Which lines of the listing below contain the word "para"? Copy each of them.

== Material supplied ==

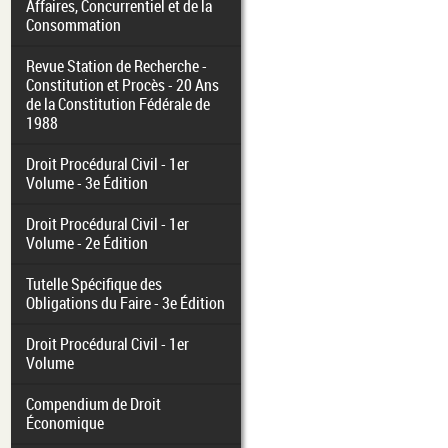
Affaires, Concurrentiel et de la
Consommation
Revue Station de Recherche -
Constitution et Procès - 20 Ans
de la Constitution Fédérale de
1988
Droit Procédural Civil - 1er
Volume - 3e Édition
Droit Procédural Civil - 1er
Volume - 2e Édition
Tutelle Spécifique des
Obligations du Faire - 3e Édition
Droit Procédural Civil - 1er
Volume
Compendium de Droit
Économique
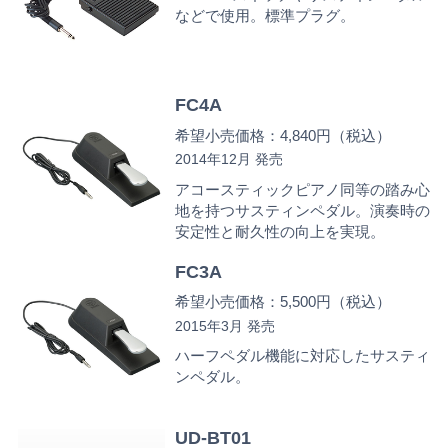
などで使用。標準プラグ。
FC4A
希望小売価格：4,840円（税込）
2014年12月 発売
アコースティックピアノ同等の踏み心
地を持つサスティンペダル。演奏時の
安定性と耐久性の向上を実現。
FC3A
希望小売価格：5,500円（税込）
2015年3月 発売
ハーフペダル機能に対応したサスティ
ンペダル。
UD-BT01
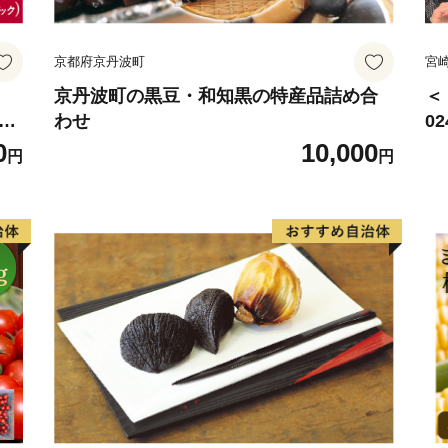
京都府京丹波町
宮
京丹波町の黒豆・和知黒の特産品詰め合
＜
椎茸
わせ
0
野
サ
0
10,000
円
円
賞
ね
用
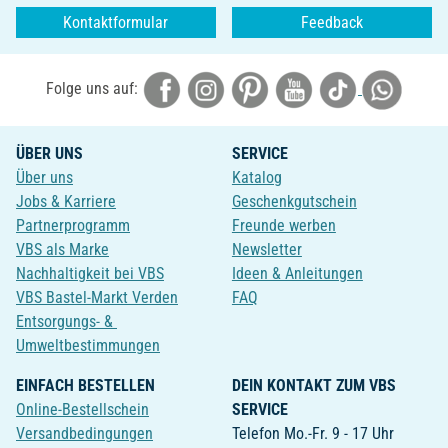
Kontaktformular
Feedback
Folge uns auf:
ÜBER UNS
SERVICE
Über uns
Katalog
Jobs & Karriere
Geschenkgutschein
Partnerprogramm
Freunde werben
VBS als Marke
Newsletter
Nachhaltigkeit bei VBS
Ideen & Anleitungen
VBS Bastel-Markt Verden
FAQ
Entsorgungs- &
Umweltbestimmungen
EINFACH BESTELLEN
DEIN KONTAKT ZUM VBS
Online-Bestellschein
SERVICE
Versandbedingungen
Telefon Mo.-Fr. 9 - 17 Uhr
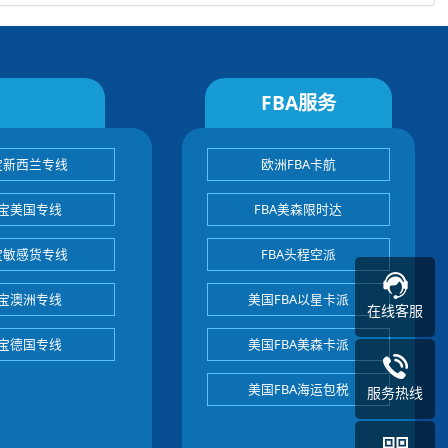
FBA服务
宝新西兰专线
欧洲FBA卡航
宝美国专线
FBA美森限时达
宝敏感货专线
FBA头程空派
宝澳洲专线
美国FBA以星卡派
在线客服
宝德国专线
美国FBA美森卡派
美国FBA海运包税
服务热线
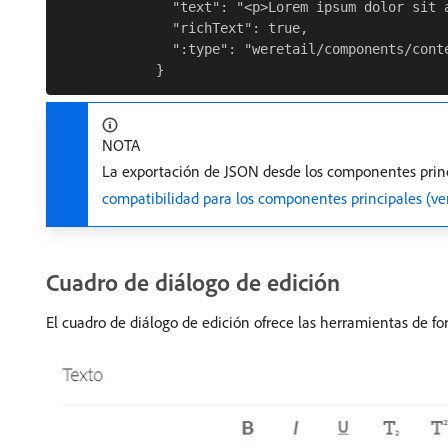
              "text": "<p>Lorem ipsum dolor sit 
              "richText": true,

              ":type": "weretail/components/conte
NOTA
La exportación de JSON desde los componentes princip
compatibilidad para los componentes principales (ver
Cuadro de diálogo de edición
El cuadro de diálogo de edición ofrece las herramientas de f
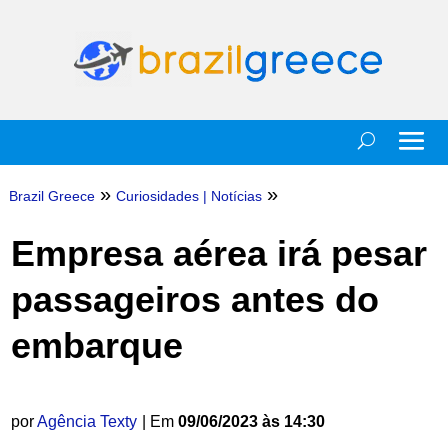
»
»
Brazil Greece
Curiosidades
|
Notícias
Empresa aérea irá pesar
passageiros antes do
embarque
por
Agência Texty
| Em
09/06/2023 às 14:30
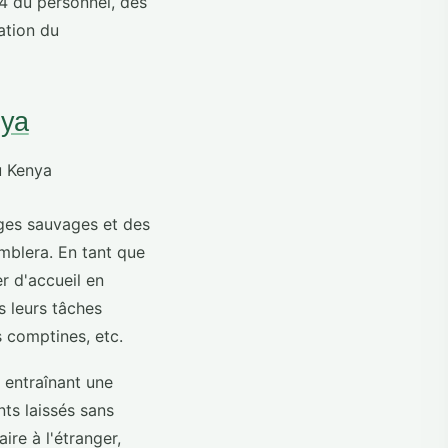
4 du personnel, des
ation du
nya
ages sauvages et des
mblera. En tant que
r d'accueil en
s leurs tâches
s comptines, etc.
 entraînant une
ts laissés sans
ire à l'étranger,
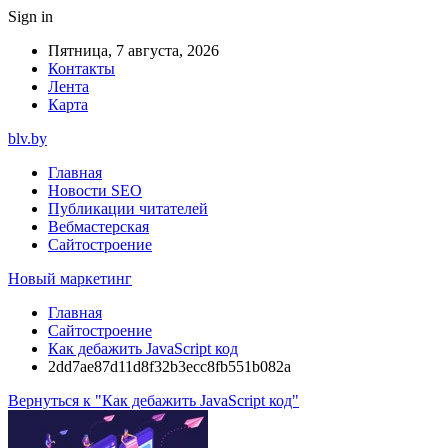
Sign in
Пятница, 7 августа, 2026
Контакты
Лента
Карта
blv.by
Главная
Новости SEO
Публикации читателей
Вебмастерская
Сайтостроение
Новый маркетинг
Главная
Сайтостроение
Как дебажить JavaScript код
2dd7ae87d11d8f32b3ecc8fb551b082a
Вернуться к "Как дебажить JavaScript код"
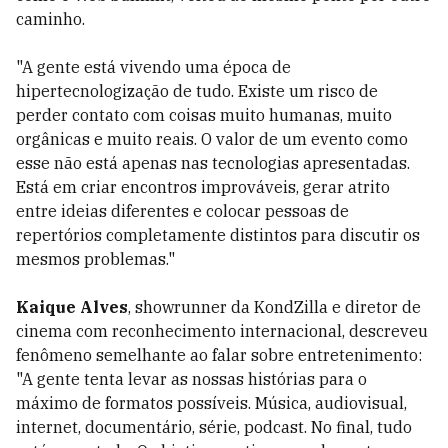
caminho.
"A gente está vivendo uma época de
hipertecnologização de tudo. Existe um risco de
perder contato com coisas muito humanas, muito
orgânicas e muito reais. O valor de um evento como
esse não está apenas nas tecnologias apresentadas.
Está em criar encontros improváveis, gerar atrito
entre ideias diferentes e colocar pessoas de
repertórios completamente distintos para discutir os
mesmos problemas."
Kaique Alves
, showrunner da KondZilla e diretor de
cinema com reconhecimento internacional, descreveu
fenômeno semelhante ao falar sobre entretenimento:
"A gente tenta levar as nossas histórias para o
máximo de formatos possíveis. Música, audiovisual,
internet, documentário, série, podcast. No final, tudo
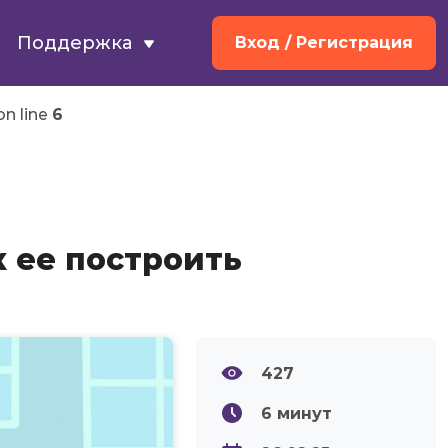
Поддержка
Вход
/ Регистрация
n line
6
к ее построить
427
6
минут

===

◆ Result:
compatibilidad para los componentes principales (ver
repertórios completamente distintos para discutir os
"A gente tenta levar as nossas histórias para o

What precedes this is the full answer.